Chapter 3 deals with the most subjective work of the three sources: Stories of an Imaginary

Childhood. It requires a highly referential reading in order to detect elements that point to the

Holocaust and trauma (hence the less intense title of the chapter, “Droplets of Trauma”).

Nevertheless, as I have demonstrated, the family dynamic of old versus new is, again, prominent in the book's the narrative. The overbearing presence of parents who insist that know better is still present. The imperative to conform and respect tradition recalls scenes from Maus and Second

Hand Smoke where Artie and Duncan respectively are pressured into mourning their dead mothers

even though the do not see themselves ready to do so. In that respect, each of my primary sources suggests that peer pressure coming from the collective plays a major role in complicating an already crippling trauma that has its origins in parent over-presence or parent ostracizing or both.

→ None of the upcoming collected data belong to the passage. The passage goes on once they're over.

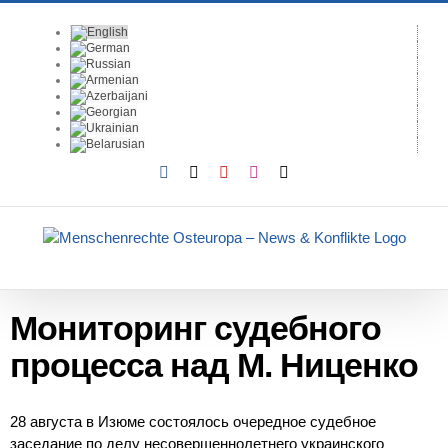
Skip
to
content
Facebook
X
YouTube
Instagram
Email
Мониторинг судебного
процесса над М. Ниценко
28 августа в Изюме состоялось очередное судебное
заседание по делу несовершеннолетнего украинского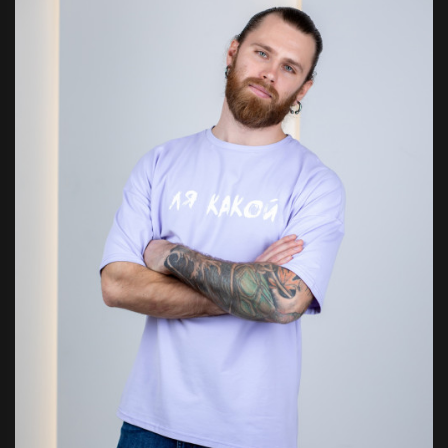
Футболка
Кигуру
«BAN
Заяц
Серая»
розовы
Супер мерч от
Розовый 
Отличный
любимого
своих де
стримера!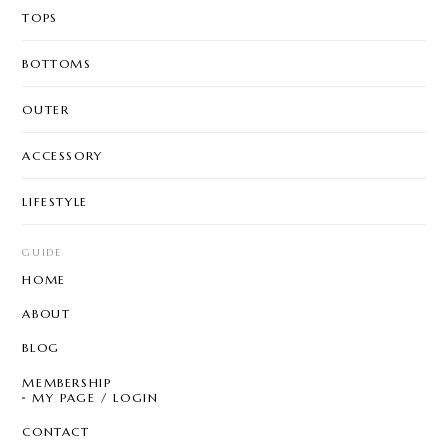
TOPS
BOTTOMS
OUTER
ACCESSORY
LIFESTYLE
GUIDE
HOME
ABOUT
BLOG
MEMBERSHIP
MY PAGE / LOGIN
CONTACT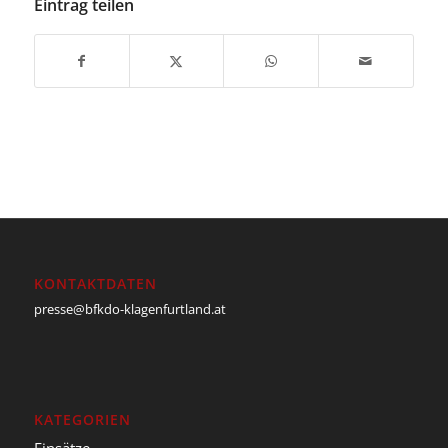
Eintrag teilen
KONTAKTDATEN
presse@bfkdo-klagenfurtland.at
KATEGORIEN
Einsätze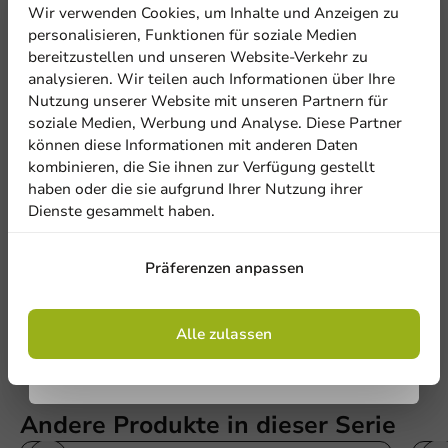
Wir verwenden Cookies, um Inhalte und Anzeigen zu
5% Rabatt
personalisieren, Funktionen für soziale Medien
bereitzustellen und unseren Website-Verkehr zu
analysieren. Wir teilen auch Informationen über Ihre
Abonnieren Sie unseren
Nutzung unserer Website mit unseren Partnern für
Newsletter!
soziale Medien, Werbung und Analyse. Diese Partner
können diese Informationen mit anderen Daten
kombinieren, die Sie ihnen zur Verfügung gestellt
haben oder die sie aufgrund Ihrer Nutzung ihrer
Be the first to write a review
Dienste gesammelt haben.
Anmelden
Becher HOTPET360 gerade Ø78mm 284cc
Präferenzen anpassen
Eine Bewertung schreiben
Mit der Registrierung erklären Sie sich mit
den
Allgemeinen Geschäftsbedingungen
einverstanden
.
Datenschutzrichtlinie.
Alle zulassen
Andere Produkte in dieser Serie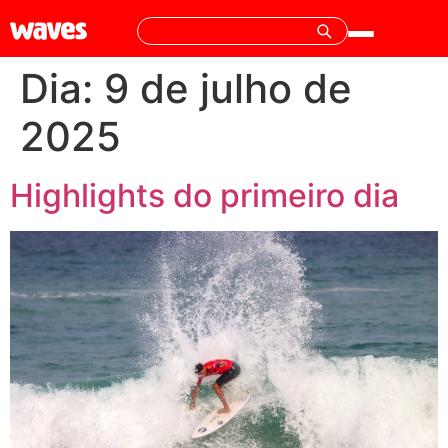
Dia:
9 de julho de
2025
Highlights do primeiro dia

Stories of an Imaginary Childhood also suggests that trauma is inherited. The boy suffers

nightmares from traumatic events that have occurred generations before him. As a result I can conclude that Bukiet views trauma as an integral part of Jewish identity. Even after attempts to shed the communal legacy, one is bound to “act out” his people's trauma one way or the other.

Essentially, via close reading of my primary resources, I managed to find common traits among them them. In all three of the books there is a presence of inter-generational struggle. The intensity of that struggle varies, but its foundations remain the same: old versus new, traditional versus secular, dominance versus freedom. In all three books, trauma means inheritance and inheritance means further complication.